Tame Your Inbox and Improve Your Efficiency
Clear email clutter and manage incoming email

Is your inbox cluttered with emails you previously have read and taken care of but are still there like partygoers who refuse to leave? If so, you’re not alone. A colleague shamefacedly disclosed that she had more than 10,000 completed emails in her inbox. I was surprised she hadn’t been blocked from receiving more.
Every time we have to pick through completed emails to find the ones we need to work on, our self-esteem suffers because all those completed emails represent an inability to get and stay organized. Facing a mess every time we open our inbox can make us feel irritable and tired before we even begin the day. But lost self-esteem isn’t the only loss: we lose efficiency, which comes from our ability to perform tasks by minimizing effort and maximizing results.
Clear clutter and control incoming
Taking control of our inbox requires a strategy for clearing email clutter and managing incoming email going forward. Some people adhere to an Inbox Zero system where they aim for zero email. If that seems too daunting, here’s a simpler strategy.
Email clutter comes from completed emails that remain in our inbox. Stop thinking about the inbox as a holding pen for emails that we’re not responding to right now or that require follow-up. Instead, think about the inbox as a filing cabinet for email. Just like a real filing cabinet contains folders for paper documents, the inbox filing cabinet contains folders for both completed email and those awaiting completion.
- Set up a system of folders that makes sense for you.
- Create a folder labeled “Pre-[today’s date].”
- Move every completed email from your inbox into this folder. This eliminates the clutter and the emails can be organized into other folders later. For now, just move completed emails here, so they are out of the inbox proper.
- Now tackle remaining email that remain in the inbox and all incoming email.
- Open each email and do the following, based on David Allen’s Getting Things Done:
- Do it.

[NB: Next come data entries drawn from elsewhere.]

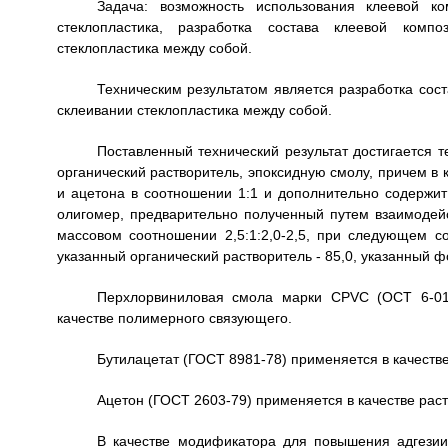
Задача: возможность использования клеевой к
стеклопластика, разработка состава клеевой ком
стеклопластика между собой.
Техническим результатом является разработка со
склеивании стеклопластика между собой.
Поставленный технический результат достигается 
органический растворитель, эпоксидную смолу, причем в 
и ацетона в соотношении 1:1 и дополнительно содерж
олигомер, предварительно полученный путем взаимодей
массовом соотношении 2,5:1:2,0-2,5, при следующем со
указанный органический растворитель - 85,0, указанный 
Перхлорвиниловая смола марки CPVC (ОСТ 6-01-3
качестве полимерного связующего.
Бутилацетат (ГОСТ 8981-78) применяется в качестве
Ацетон (ГОСТ 2603-79) применяется в качестве рас
В качестве модификатора для повышения адгези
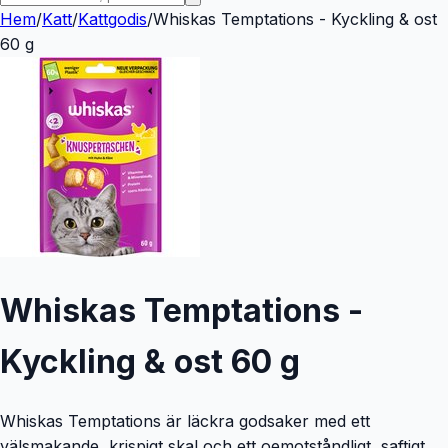
Hem
/
Katt
/
Kattgodis
/
Whiskas Temptations - Kyckling & ost
60 g
Whiskas Temptations -
Kyckling & ost 60 g
Whiskas Temptations är läckra godsaker med ett
välsmakande, krispigt skal och ett oemotståndligt, saftigt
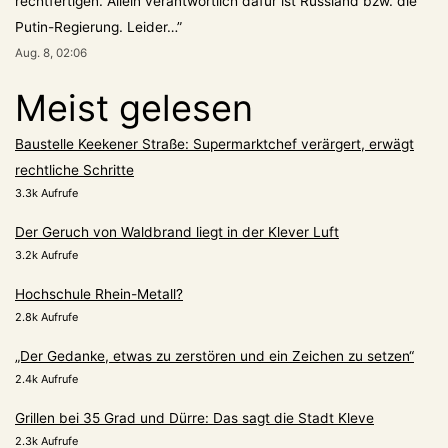
rechtfertigen. Allein verantwortlich dafür ist Russland bzw. die
Putin-Regierung. Leider…
”
Aug. 8, 02:06
Meist gelesen
Baustelle Keekener Straße: Supermarktchef verärgert, erwägt
rechtliche Schritte
3.3k Aufrufe
Der Geruch von Waldbrand liegt in der Klever Luft
3.2k Aufrufe
Hochschule Rhein-Metall?
2.8k Aufrufe
„Der Gedanke, etwas zu zerstören und ein Zeichen zu setzen“
2.4k Aufrufe
Grillen bei 35 Grad und Dürre: Das sagt die Stadt Kleve
2.3k Aufrufe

Take whatever action is needed to complete the email, then file it in a properly labeled folder or dump it in the trash.
- Delegate it. If someone else needs to handle it, pass it on to them.
- Diary it: If the email requires follow-up.
This system clears existing clutter and helps us manage incoming email to avoid future clutter.
Diary for follow-up.
A diary helps us find an email in the future while getting it out of the inbox. We may need to follow up when an email is delegated for completion, we need more information before deciding or acting, we need time to think about it before replying.
Start by setting up follow-up system. Any system works as long as the email can be readily found when needed. I use four folders, each labeled for one week of the month. I open and handle emails in the Week One on Monday of the first week of the month; Week Two is the second week of the month and so on. In this way, I can find and track incomplete emails until they are done. Once I decide I need to follow up, the email goes in the appropriate folder based on when I want to handle it. After the email is completed, it needs to be filed or trashed.
Email can quickly get out of control and erode our efficiency. While Inbox Zero may be beyond our reach, most of us can install a process that helps streamline the flow of email into and out of our inbox. By doing so, we increase our ability to be efficient, productive, and effective and boost our self-esteem. As an added bonus, we improve other’s perception of us as professionals who are on top of things.